Memory usage compared to scipy.sparse.coo_matrix
acycliq opened this issue · comments
Description
I was wondering if there is any insight as to why a sparse.COO
seems to consume almost twice as much memory compared to a list of scipy.sparse.coo_matrices
. Maybe I am missing something.....
For example the code below is copied from the getting started
page of the documentation. I have just extended it to include a case where the dense 3D numpy array is converted into a list of coo_matrices and calculated the memory footprint
Example Code
import numpy as np
import sparse
from scipy.sparse import coo_matrix
x = np.random.random((100, 100, 100))
x[x < 0.9] = 0 # fill most of the array with zeros
s = sparse.COO(x) # convert to sparse array
The size of of the dense array is 7.6MB
x.nbytes/(1024**2) = 7.629MB
The size of the COO is 3MB
s.nbytes/(1024**2) = 3.038MB
Make now a list of scipy.sparse.coo_matrices
sp = [coo_matrix(d) for d in x]
nbytes_list = [d.data.nbytes + d.row.nbytes + d.col.nbytes for d in sp]
The size of the list of 1.5MB
sum(nbytes_list)/(1024**2) = 1.519MB
In fact this can be simplified even further, compare a 2D COO with a scipy.sparse.coo_matrix (instead of a 3D COO vs a litst). For example:
sparse.COO(x[0]).nbytes = 23448
but
coo_matrix(x[0]).data.nbytes + coo_matrix(x[0]).row.nbytes + coo_matrix(x[0]).col.nbytes = 15632
Hello, this can be explained by the fact that the storage of indices in COO
is np.intp
instead of np.int32
, allowing for larger sparse arrays to be stored. The following code snippet illustrates that:
>>> a = np.random.default_rng().random((100, 100, 100))
>>> a[a < 0.9] = 0
>>> s_list = [scipy.sparse.coo_matrix(d) for d in a]
>>> s = sparse.COO.from_numpy(a)
>>> s.nbytes / (1024**2)
3.03948974609375
>>> sum(d.data.nbytes + d.row.nbytes + d.col.nbytes for d in s_list) / (1024**2)
1.519744873046875
>>> s.coords.dtype
dtype('int64')
>>> (s.coords.dtype, s.data.dtype)
(dtype('int64'), dtype('float64'))
>>> (s_list[0].row.dtype, s_list[0].col.dtype, s_list[0].data.dtype)
(dtype('int32'), dtype('int32'), dtype('float64'))

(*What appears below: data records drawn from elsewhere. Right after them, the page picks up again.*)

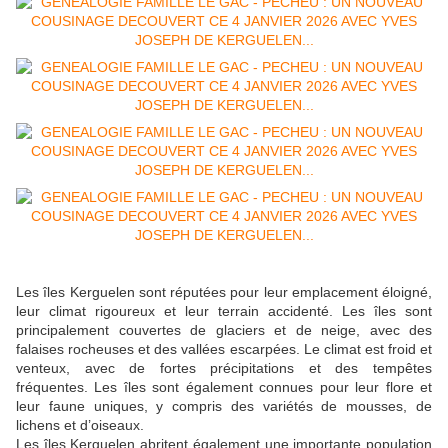
Les îles Kerguelen sont réputées pour leur emplacement éloigné,
leur climat rigoureux et leur terrain accidenté. Les îles sont
principalement couvertes de glaciers et de neige, avec des
falaises rocheuses et des vallées escarpées. Le climat est froid et
venteux, avec de fortes précipitations et des tempêtes
fréquentes. Les îles sont également connues pour leur flore et
leur faune uniques, y compris des variétés de mousses, de
lichens et d’oiseaux.
Les îles Kerguelen abritent également une importante population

We did have routines to compress the dtype of s.coords
to the smallest possible for the array, but in many cases this led to overflows and bugs, due to which we reverted it to being np.intp
only. As part of the work under #618, we are planning to let the user have more control over this in the compiler backend.